Zimbabwe Makes Strides in Debt Clearance with US$170 Million Payout
- Southerton Business Times
- Aug 20
- 2 min read

Zimbabwe’s drive to clear arrears and resolve external debt obligations has gained significant momentum, with the Ministry of Finance, Economic Development and Investment Promotion confirming a payment of over US$170 million to external creditors during the first half of 2025. The disbursement, covering legacy debts, commitments to development partners, and obligations to major multilateral institutions, marks a major milestone in the government’s strategy to restore credibility with global lenders.
Treasury officials, speaking at a strategic meeting in Harare, described the payments as a critical step toward unlocking new avenues for development finance and rebuilding investor confidence.
“These payments are critical to positioning Zimbabwe as a credible partner in the eyes of global financiers,” a Treasury official said, adding that the move also signals the country’s commitment to fulfilling its obligations despite ongoing domestic developmental needs.
In December 2022, the government established the Structured Dialogue Platform, a forum bringing together creditors and development partners for continuous engagement on arrears clearance and debt resolution. Analysts note that this platform has been instrumental in fostering transparency, dialogue, and cooperation between Zimbabwe and its international creditors. Economists say that while the US$170 million represents only a fraction of the country’s total debt — which stood at over US$20 billion as of December 2024 — it is a significant step toward re-establishing access to concessional loans and other financing options.
“The clearance agenda speaks volumes about government’s commitment to pay. This is the hallmark of rebuilding trust, confidence, and restoring relationships at a time when Treasury is mobilising resources to scale up projects across the country,” said Albert Makochekanwa, director of the University of Zimbabwe Business School.
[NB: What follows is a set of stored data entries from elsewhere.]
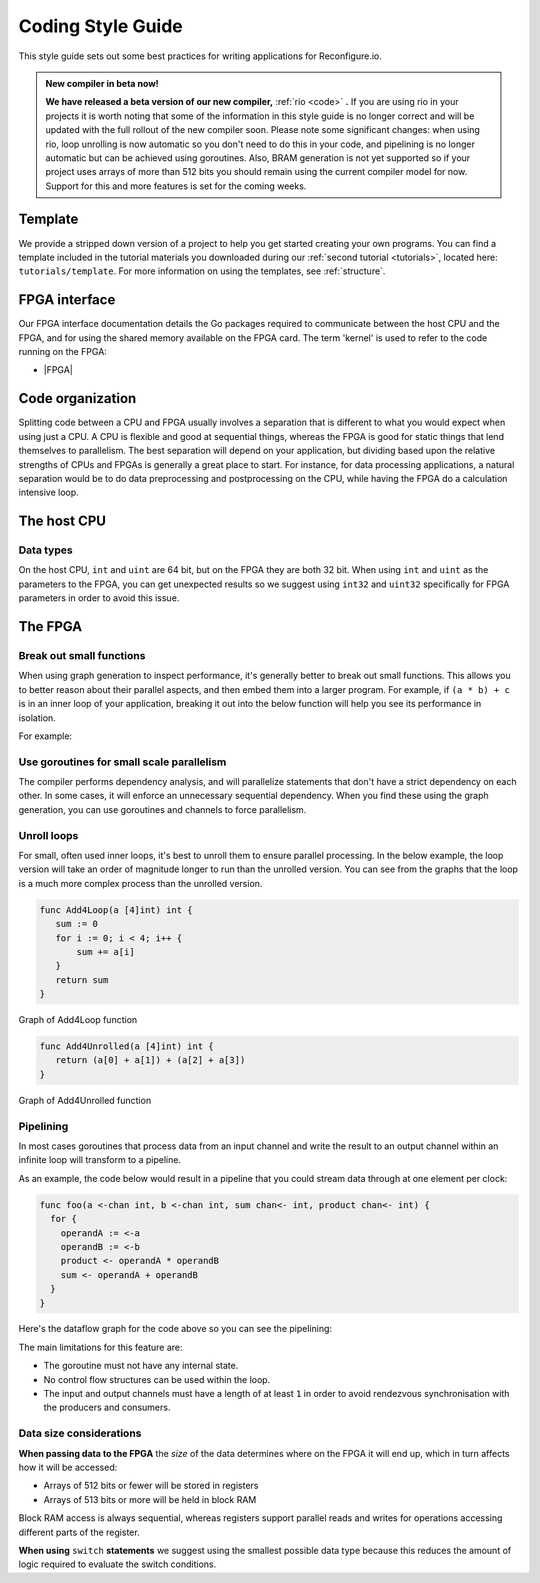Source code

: .. _style:

Coding Style Guide
==================

This style guide sets out some best practices for writing applications for Reconfigure.io.

.. _rio:
.. admonition:: New compiler in beta now!

    **We have released a beta version of our new compiler,** :ref:`rio <code>` **.** If you are using rio in your projects it is worth noting that some of the information in this style guide is no longer correct and will be updated with the full rollout of the new compiler soon. Please note some significant changes: when using rio, loop unrolling is now automatic so you don't need to do this in your code, and pipelining is no longer automatic but can be achieved using goroutines. Also, BRAM generation is not yet supported so if your project uses arrays of more than 512 bits you should remain using the current compiler model for now. Support for this and more features is set for the coming weeks.

Template
--------
We provide a stripped down version of a project to help you get started creating your own programs. You can find a template included in the tutorial materials you downloaded during our :ref:`second tutorial <tutorials>`, located here: ``tutorials/template``. For more information on using the templates, see :ref:`structure`.

FPGA interface
-------------------
Our FPGA interface documentation details the Go packages required to communicate between the host CPU and the FPGA, and for using the shared memory available on the FPGA card. The term 'kernel' is used to refer to the code running on the FPGA:

* |FPGA|

.. _organization:

Code organization
-----------------

Splitting code between a CPU and FPGA usually involves a separation that is different to what you would expect when using just a CPU. A CPU is flexible and good at sequential things, whereas the FPGA is good for static things that lend themselves to parallelism. The best separation will depend on your application, but dividing based upon the relative strengths of CPUs and FPGAs is generally a great place to start. For instance, for data processing applications, a natural separation would be to do data preprocessing and postprocessing on the CPU, while having the FPGA do a calculation intensive loop.

The host CPU
------------

Data types
^^^^^^^^^^
On the host CPU, ``int`` and ``uint`` are 64 bit, but on the FPGA they are both 32 bit. When using ``int`` and ``uint`` as the parameters to the FPGA, you can get unexpected results so we suggest using ``int32`` and ``uint32`` specifically for FPGA parameters in order to avoid this issue.

The FPGA
-------

Break out small functions
^^^^^^^^^^^^^^^^^^^^^^^^^
When using graph generation to inspect performance, it's generally better to break out small functions. This allows you to better reason about their parallel aspects, and then embed them into a larger program. For example, if ``(a * b) + c`` is in an inner loop of your application, breaking it out into the below function will help you see its performance in isolation.

For example:

.. code-block:: Go
   :linenos:

   func MultiplyAndAdd(a uint, b uint, c uint) uint {
      return (a * b) + c
   }

Use goroutines for small scale parallelism
^^^^^^^^^^^^^^^^^^^^^^^^^^^^^^^^^^^^^^^^^^
The compiler performs dependency analysis, and will parallelize statements that don't have a strict dependency on each other. In some cases, it will enforce an unnecessary sequential dependency. When you find these using the graph generation, you can use goroutines and channels to force parallelism.

.. code-block:: Go
   :linenos:

   // If this for some reason sequentializes the calls to Foo & Bar
   func Baz(a int, b int) int {
      return Foo(a) + Bar(a)
   }

   // You can force it to run them in parallel using goroutines
   // Here's a rewritten version of the function to force
   // the functions to be evaluated in parallel
   func Baz(a int, b int) int {
      tmp1 := make(chan int)
      go func(){
        tmp1 <- Foo(a)
      }()

      tmp2 := make(chan int)
      go func(){
        tmp2 <- Bar(b)
      }()

      return (<-tmp1) + (<-tmp2)
   }

Unroll loops
^^^^^^^^^^^^
For small, often used inner loops, it's best to unroll them to ensure parallel processing. In the below example, the loop version will take an order of magnitude longer to run than the unrolled version. You can see from the graphs that the loop is a much more complex process than the unrolled version.

.. code-block:: Go

   func Add4Loop(a [4]int) int {
      sum := 0
      for i := 0; i < 4; i++ {
          sum += a[i]
      }
      return sum
   }

.. figure:: images/Add4Loop.png
    :width: 70%
    :align: center

    Graph of Add4Loop function

.. code-block:: Go

   func Add4Unrolled(a [4]int) int {
      return (a[0] + a[1]) + (a[2] + a[3])
   }

.. figure:: images/Add4Unrolled.png
    :width: 70%
    :align: center

    Graph of Add4Unrolled function

Pipelining
^^^^^^^^^^
In most cases goroutines that process data from an input channel and write the result to an output channel within an infinite loop will transform to a pipeline.

As an example, the code below would result in a pipeline that you could stream data through at one element per clock:

.. code-block:: Go

    func foo(a <-chan int, b <-chan int, sum chan<- int, product chan<- int) {
      for {
        operandA := <-a
        operandB := <-b
        product <- operandA * operandB
        sum <- operandA + operandB
      }
    }

Here's the dataflow graph for the code above so you can see the pipelining:

.. image:: images/pipeline_example.png
    :width: 70%
    :align: center

The main limitations for this feature are:

* The goroutine must not have any internal state.
* No control flow structures can be used within the loop.
* The input and output channels must have a length of at least ``1`` in order to avoid rendezvous synchronisation with the producers and consumers.

.. _datasize:

Data size considerations
^^^^^^^^^^^^^^^^^^^^^^^^
**When passing data to the FPGA** the *size* of the data determines where on the FPGA it will end up, which in turn affects how it will be accessed:

* Arrays of 512 bits or fewer will be stored in registers
* Arrays of 513 bits or more will be held in block RAM

Block RAM access is always sequential, whereas registers support parallel reads and writes for operations accessing different parts of the register.

**When using** ``switch`` **statements** we suggest using the smallest possible data type because this reduces the amount of logic required to evaluate the switch conditions.

.. |FPGA| raw:: html

   <a href="https://godoc.org/github.com/ReconfigureIO/sdaccel" target="_blank">FPGA interface docs</a>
Development economist Prosper Chitambara highlighted the balancing act Zimbabwe faces between meeting external debt obligations and funding domestic development.
“These efforts highlight government’s balancing act between debt obligation and domestic developmental needs. It is a vital part of the engagement and re-engagement strategy that underpins national growth,” Chitambara said.
The payment demonstrates Zimbabwe’s strategy to gradually normalize relations with global lenders, thereby attracting foreign direct investment (FDI) and unlocking concessional financing for critical infrastructure projects. Analysts note that sustained engagement and a clear track record of payments will be vital in improving the country’s sovereign creditworthiness. Treasury figures indicate that the repayment was facilitated by revenue mobilization efforts, remittance inflows, and careful fiscal management, reflecting the government’s commitment to prioritizing debt clearance alongside domestic economic growth initiatives.
Policymakers express optimism that this momentum will strengthen Zimbabwe’s financial standing and bolster investor confidence, which is essential for attracting long-term capital inflows, expanding industrial capacity, and generating employment.
“Our goal is not only to reduce arrears but also to demonstrate that Zimbabwe is a reliable partner on the global stage. This is critical for future economic expansion,” a Treasury official noted.
As Zimbabwe continues its engagement with multilateral creditors, the emphasis remains on maintaining fiscal discipline, prioritizing key development projects, and ensuring that future borrowing is sustainable. Analysts agree that these debt clearance efforts, coupled with structural reforms, could lay the foundation for stronger economic resilience and sustainable growth in the years ahead.